I have discovered a great tool that allows you to precisely pinpoint the location of any shot taken and add the geographical co-ordinates to it. This shot is of the up-ramp to the rooftop car-park of Footscray shopping centre, a 2005 image that resurfaced thanks to iView Media Pro3. I've also used iView Media Pro3 to confirm the date I made an image as recently as two weeks ago. It's funny how our memories are never that as sharp as we'd like to think they are.
Meanwhile over at the Melbourne Flickr group, outrage at Southbank's recent decision to ban photography inside the complex has prompted some action by some of the group.
While I wholeheartedly agree amateurs and artists alike you should have free reign to photograph whatever and whenever they like, however, it still boils down to the place being private property and the owners have the right to ask that no photography occurs there. I mean really, there are some interesting architectural details there and there is always lots of life and colour, but is it really going to dampen Melbourne's cultural life or creative energy, I think not. Personally, Southbank is rarely a place I would go out of my way to visit, just to photograph, I'm more inclined usually to pull out my camera because I'm there and "happen" to see something I like, and these days that's pretty rare.
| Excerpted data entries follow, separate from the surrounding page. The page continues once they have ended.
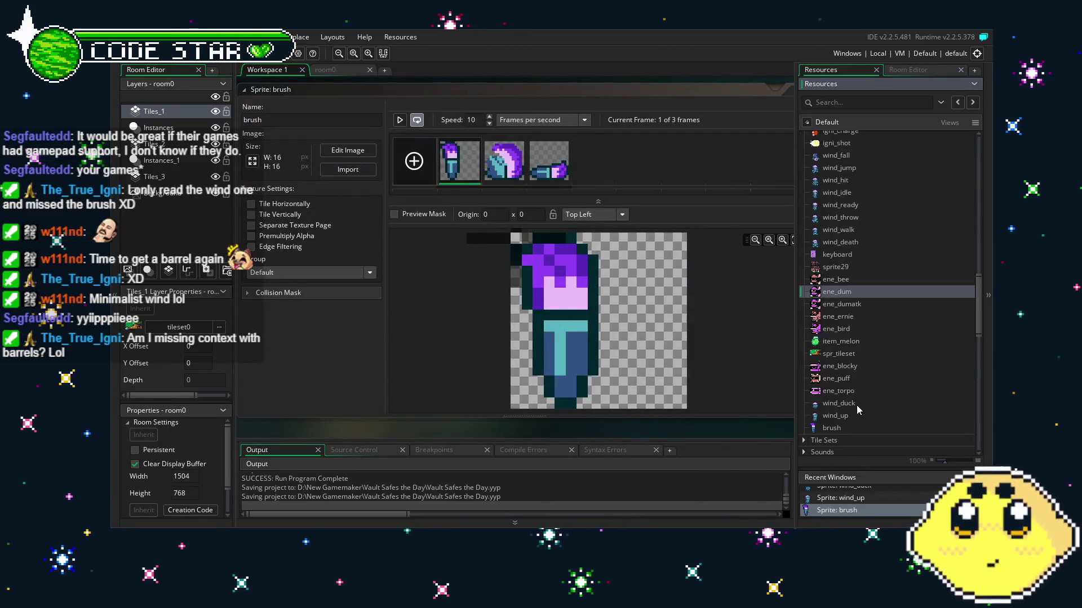
pyautogui.click(856, 405)
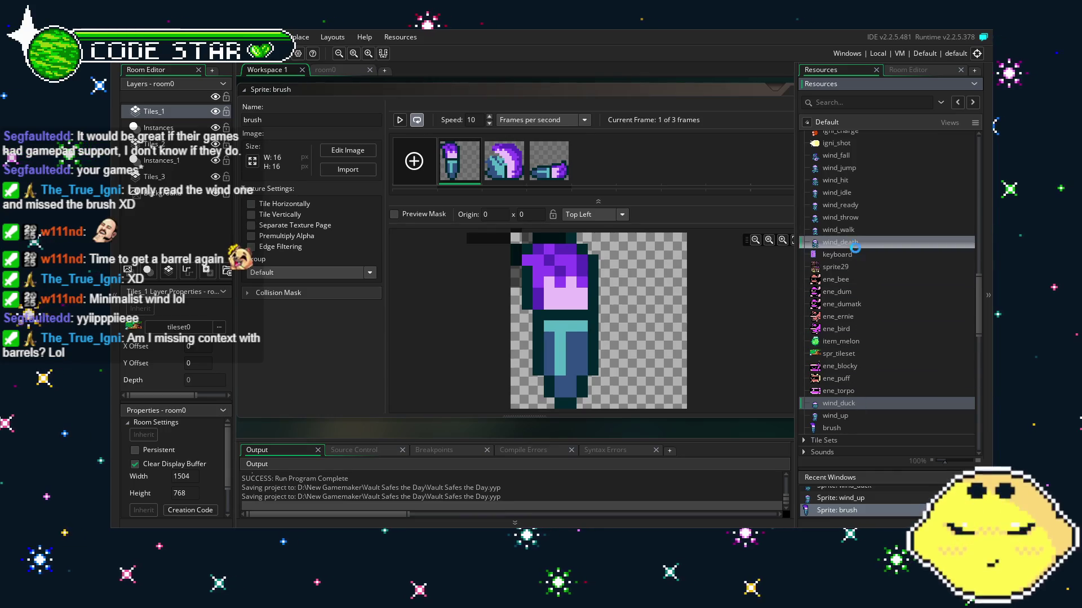
pyautogui.moveTo(855, 248); pyautogui.dragTo(870, 253)
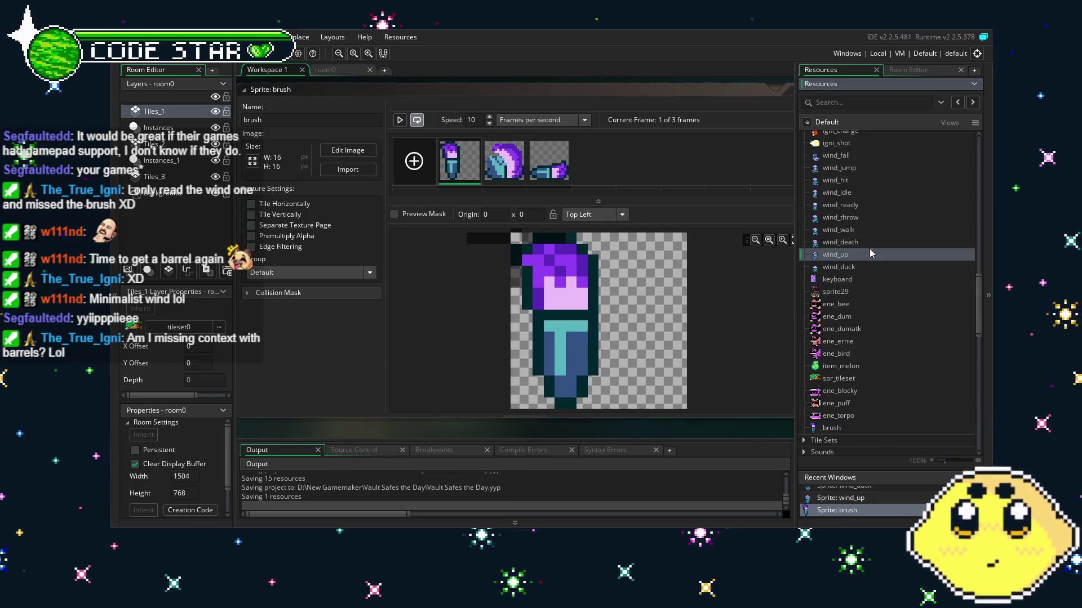
pyautogui.moveTo(840, 427); pyautogui.dragTo(845, 280)
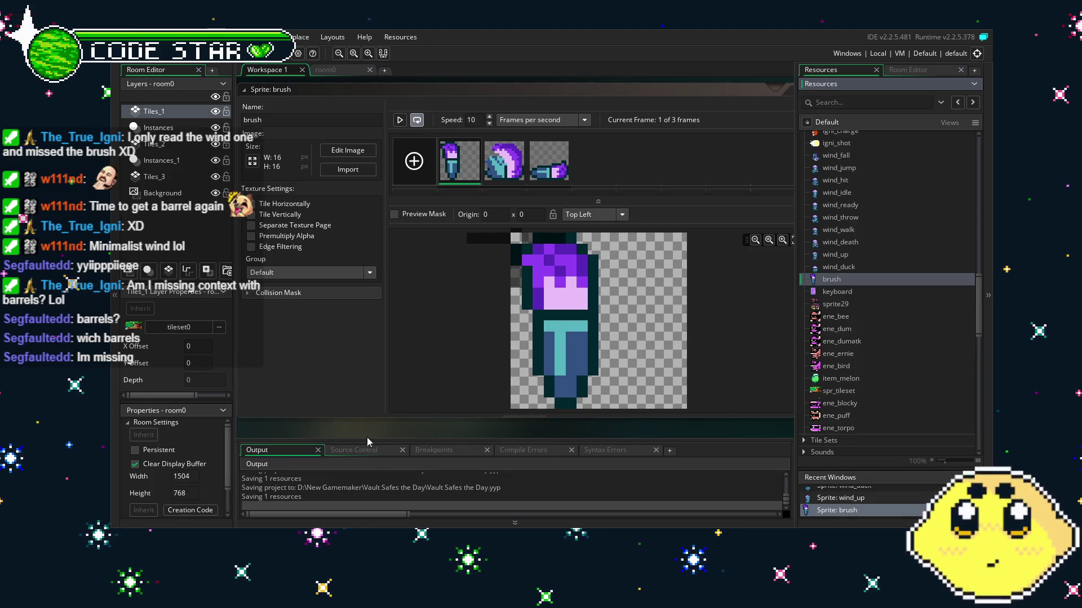
# Centre the brush sprite's origin at 8,8 and preview its animation.
pyautogui.click(604, 219)
pyautogui.click(604, 273)
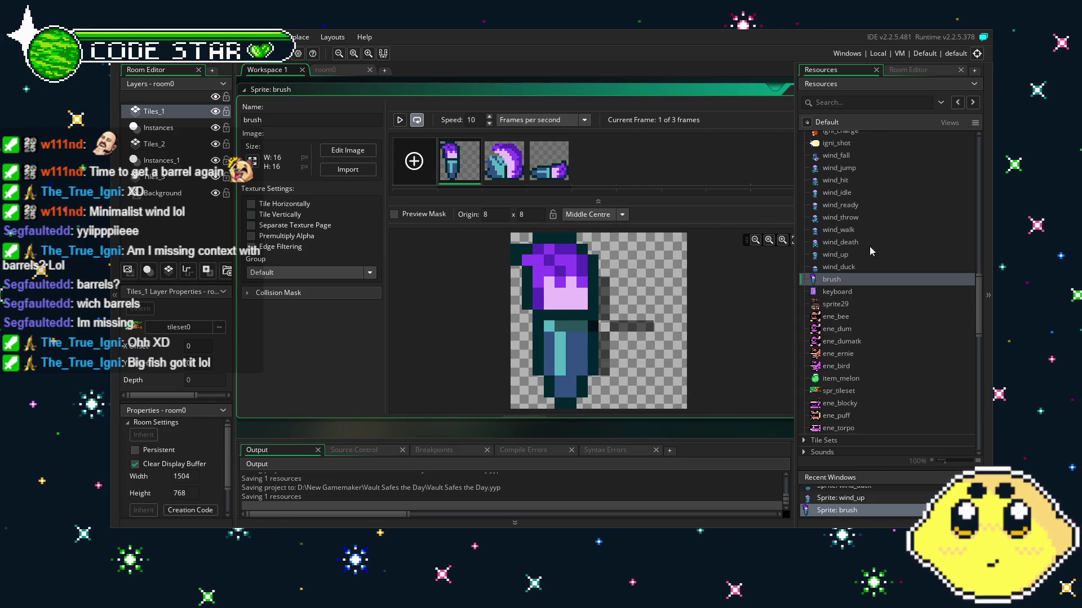
pyautogui.click(400, 121)
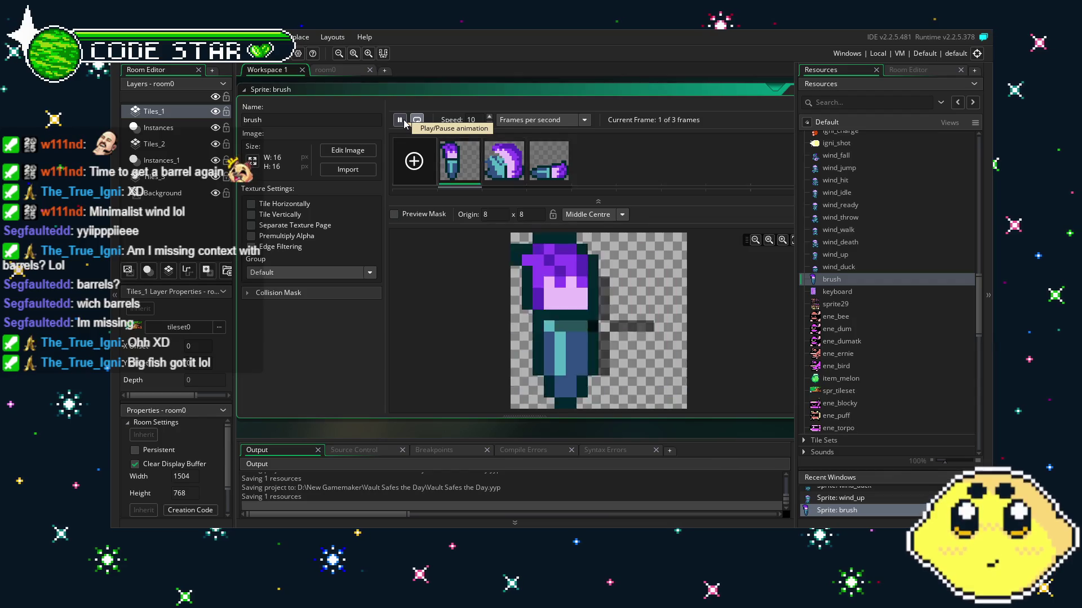
pyautogui.click(399, 121)
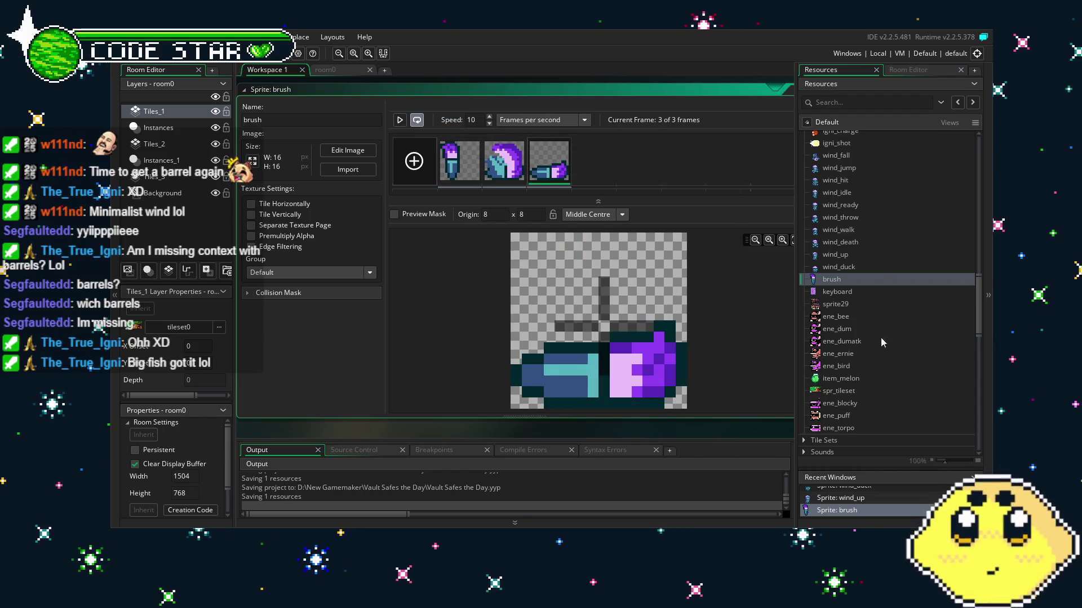
# Rename the sprite to brush_atk.
pyautogui.click(317, 114)
pyautogui.write('_at')
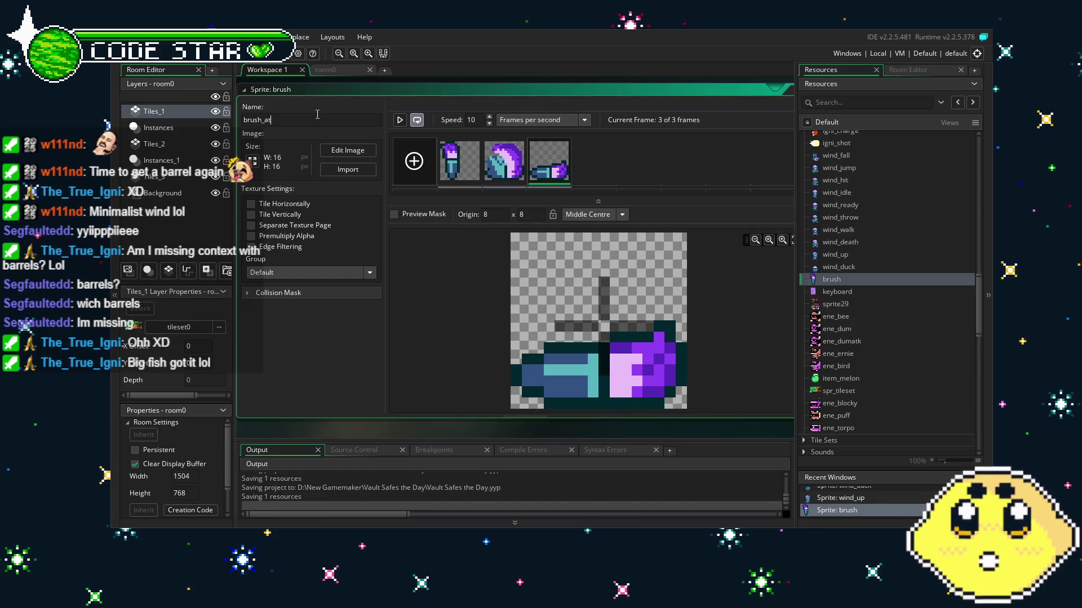
pyautogui.write('k')
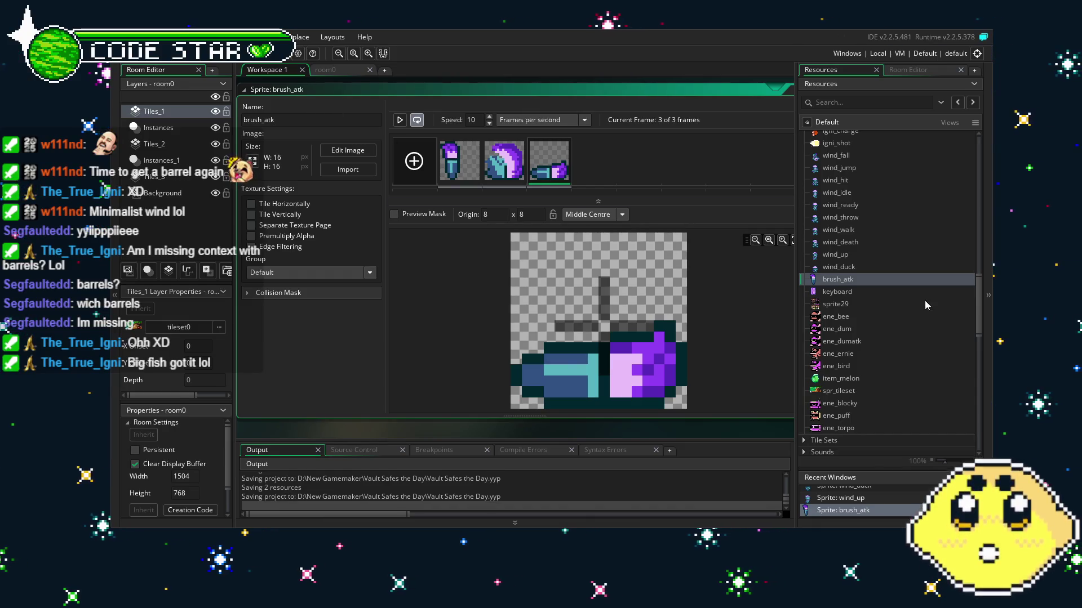
pyautogui.scroll(-10, 896, 365)
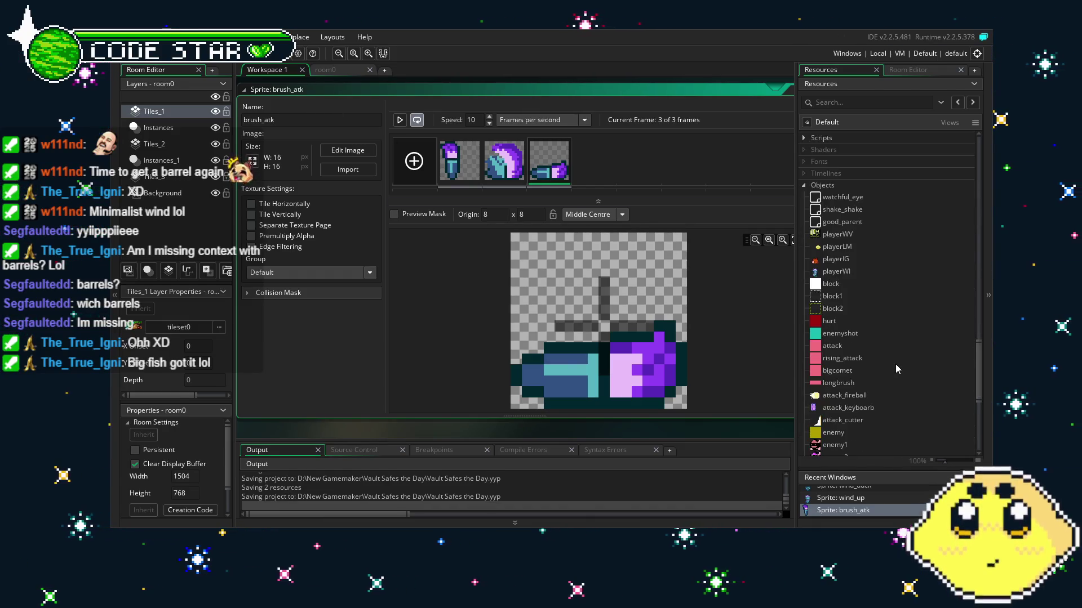
# Open the longbrush object and assign it the brush_atk sprite.
pyautogui.scroll(-3, 895, 364)
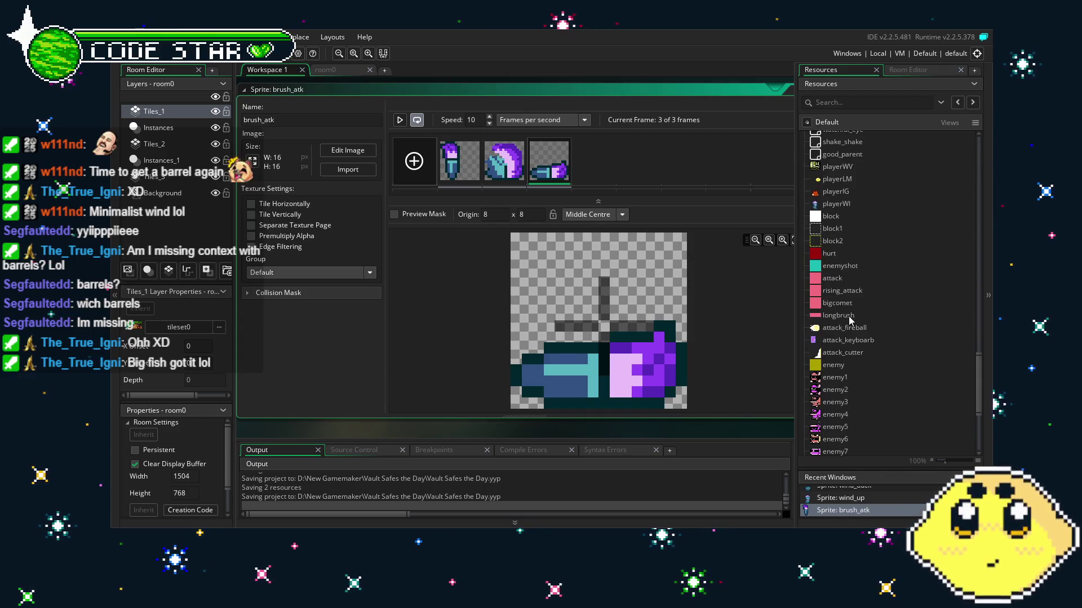
pyautogui.click(851, 317)
pyautogui.doubleClick(851, 317)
This issue even made the mainstream news, and little Johnny even had two words to say about it. From where I sit it's really all about shopkeepers thinking that their displays are somehow worthy of protection, or if you photograph them you are stealing ideas or using the photographs to somehow undermine their sales, meh whatevah!
Update
Now the Age has weighed into the argument
2 comments:
Isn't is strange how this is getting so much attention when it's been a common thing at similar venues for ages? Hopefully, with the public view on them, they and other shopping centres will train their security to act politely which hasn't always been the case. Usually it's rentacop types doing whatever they feel like.
Hi barb yes it is a little strange that, hmmmm, food for thought?